– Как никому! Если ты уже растрепался при свидетелях! – возмутился Николай, показывая кивком головы в мою сторону – Хорошо еще так пришлось, что человек он свой. А ты же его совсем еще не знаешь! Так мог и при другом проболтать!

– Не буду! Ни при ком больше проболтать не буду! Не буду больше. Только не прогоняйте в «актировку».

– Только, если молчать будешь, бестолковая ты чушка! Пойдем, поглядим! – Обернулся Николай ко мне.


Труп в неуклюжей позе лежал на расчищенной в снегу дорожке метрах в двадцати от входа в пожарку.

Я его только недавно, встречал этого нарядчика и откровенно любовался статной фигурой, каким-то презрительным отношением его к природным условиям. Всегда, в любой мороз, в пургу ли он ходил в расстегнутом пиджаке на кроличьем меху и без головного убора.

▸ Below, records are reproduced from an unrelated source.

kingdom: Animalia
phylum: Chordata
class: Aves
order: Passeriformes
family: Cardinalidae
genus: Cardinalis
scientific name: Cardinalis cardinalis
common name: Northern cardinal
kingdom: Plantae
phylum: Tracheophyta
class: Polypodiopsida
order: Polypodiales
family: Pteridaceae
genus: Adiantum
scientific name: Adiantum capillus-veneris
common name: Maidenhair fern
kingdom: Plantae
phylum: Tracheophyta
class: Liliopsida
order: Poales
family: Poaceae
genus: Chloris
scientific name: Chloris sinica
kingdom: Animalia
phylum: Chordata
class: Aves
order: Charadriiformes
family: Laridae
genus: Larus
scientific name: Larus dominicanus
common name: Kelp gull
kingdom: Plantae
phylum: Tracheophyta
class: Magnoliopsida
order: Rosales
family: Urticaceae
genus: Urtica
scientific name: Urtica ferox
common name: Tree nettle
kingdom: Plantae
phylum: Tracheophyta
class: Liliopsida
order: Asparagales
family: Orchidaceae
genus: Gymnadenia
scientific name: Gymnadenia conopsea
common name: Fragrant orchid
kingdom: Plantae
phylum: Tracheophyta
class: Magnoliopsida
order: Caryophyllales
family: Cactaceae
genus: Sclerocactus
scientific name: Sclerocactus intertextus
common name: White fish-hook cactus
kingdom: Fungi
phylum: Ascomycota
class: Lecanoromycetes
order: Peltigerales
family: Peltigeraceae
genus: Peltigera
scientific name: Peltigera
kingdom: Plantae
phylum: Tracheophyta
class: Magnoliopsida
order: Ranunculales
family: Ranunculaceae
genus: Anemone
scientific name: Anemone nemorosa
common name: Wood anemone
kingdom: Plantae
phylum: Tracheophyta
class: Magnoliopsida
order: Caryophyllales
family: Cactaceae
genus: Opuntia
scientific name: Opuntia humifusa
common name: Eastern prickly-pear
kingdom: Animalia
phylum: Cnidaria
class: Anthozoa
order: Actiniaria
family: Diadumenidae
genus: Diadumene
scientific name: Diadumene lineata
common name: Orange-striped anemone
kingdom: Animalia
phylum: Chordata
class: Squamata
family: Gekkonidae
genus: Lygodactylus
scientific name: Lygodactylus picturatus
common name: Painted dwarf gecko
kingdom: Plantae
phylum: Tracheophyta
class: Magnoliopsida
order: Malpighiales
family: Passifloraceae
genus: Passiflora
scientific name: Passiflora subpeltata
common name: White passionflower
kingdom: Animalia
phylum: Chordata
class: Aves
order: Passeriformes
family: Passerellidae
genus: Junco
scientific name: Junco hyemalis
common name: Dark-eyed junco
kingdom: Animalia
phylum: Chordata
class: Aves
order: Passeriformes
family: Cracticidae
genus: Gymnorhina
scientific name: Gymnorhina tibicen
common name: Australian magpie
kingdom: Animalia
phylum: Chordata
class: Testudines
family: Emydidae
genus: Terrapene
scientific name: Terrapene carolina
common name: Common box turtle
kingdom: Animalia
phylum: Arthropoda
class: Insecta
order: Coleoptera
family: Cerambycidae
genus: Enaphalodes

И рядом с ним стыдно как-то становилось прятать отмерзающий нос в варежку или стягивать завязкой свой треух.

И не верилось, что это распластанное на снегу тело было только недавно живым и красивым.

Вокруг, на почтительном расстоянии от него, уже собралась группа зевак. Несмотря на ужас, порождаемый самим фактом насильственной смерти, у людей в таких случаях с превышением над всеми другими чувствами, всегда появляется нездоровое любопытство, которое сильнее и страха, и брезгливости.

И, косясь друг на друга, нерешительно, но неуклонно, будто какая-то посторонняя сила их на это подталкивала или кто-то обещал открыть тайну перехода в другой мир, с неестественно перекошенными лицами, приближались жертвы любопытства шаг за шагом к месту убийства.

А немного поодаль прямо на куче снега вызывающе и, неестественно приподняв голову, с полным презрением к толпе зевак, в лихо заломленной пыжиковой шапке сидел, наблюдая реакцию обывателей, сам убийца. На лице, совсем еще юном, но достаточно наглом, отпечаталась улыбка, больше похожая на гримасу, которую он будто забыл убрать с лица.

Нож со следами крови на лезвии валялся тут же, небрежно брошенный у его ног. Это должно было означать по-видимому, что он считает дело уже сделанным, не собирается укрываться от ответственности за содеянное, и опасности для других больше нет никакой, так, как убивать больше никого он не будет.

Шмидт, бодро и энергично выскочивший из барака, при виде Мальчевского, не успев даже взглянуть на убитого, потянул меня за рукав прямо по снегу за спинами толпы зевак за собой назад в барак.

– Ты чего? – Удивился я. – Он же никому уже не угрожает! – Это у них свои разборки!

– Ничего то ты, сынок и не понял! Пошли отсюда.

– Ну пошли, так пошли! – Я еще не заработал право самостоятельных решений в своем новом положении и не стал возражать своему покровителю.

– Тут в лагере две кодлы доказывают свое право управлять лагерем. И по всему видно, что пришло время открытой разборки между ними. Это, как помнишь, так было и тогда в лагере кирпичного…

– Нет не помню… Я в то время на известковом был.

– Там тогда три человека убили из «придурков». Одного задушили, а двух топором… За право «держать зону» тогда боролись, да никто из них не воспользовался победой. Всех разогнали по другим зонам и этапам. Большинство из них угнали в этап на Северный Урал Об этом уж кум позаботился!

– Ну и пускай себе режутся, а мы с тобой здесь при чем?

– Да ко мне уже два раза приходили блатные. Говорят: «Ты Фриц! Тебе не положено в начальниках ходить. Сдавай пожарку русскому! Мы в войну вас победили!» – Кому сдавать?

– Блатному одному.

– А ты им что сказал?

– Я говорил, что моя должность числится за капитаном Стрельчаком из управления пожарной охраны. Что с ним нужно и решать такие вопросы. А мне, мол, это дело по фигу. Приказ будет сдать полномочия – сразу ремень с себя сниму и передам, кому скажут. Но главное, что меня сейчас беспокоит, это то, что Закревский именно ко мне шел. Что-то ему нужно было мне сообщить. Может предупредить меня хотел? О чем?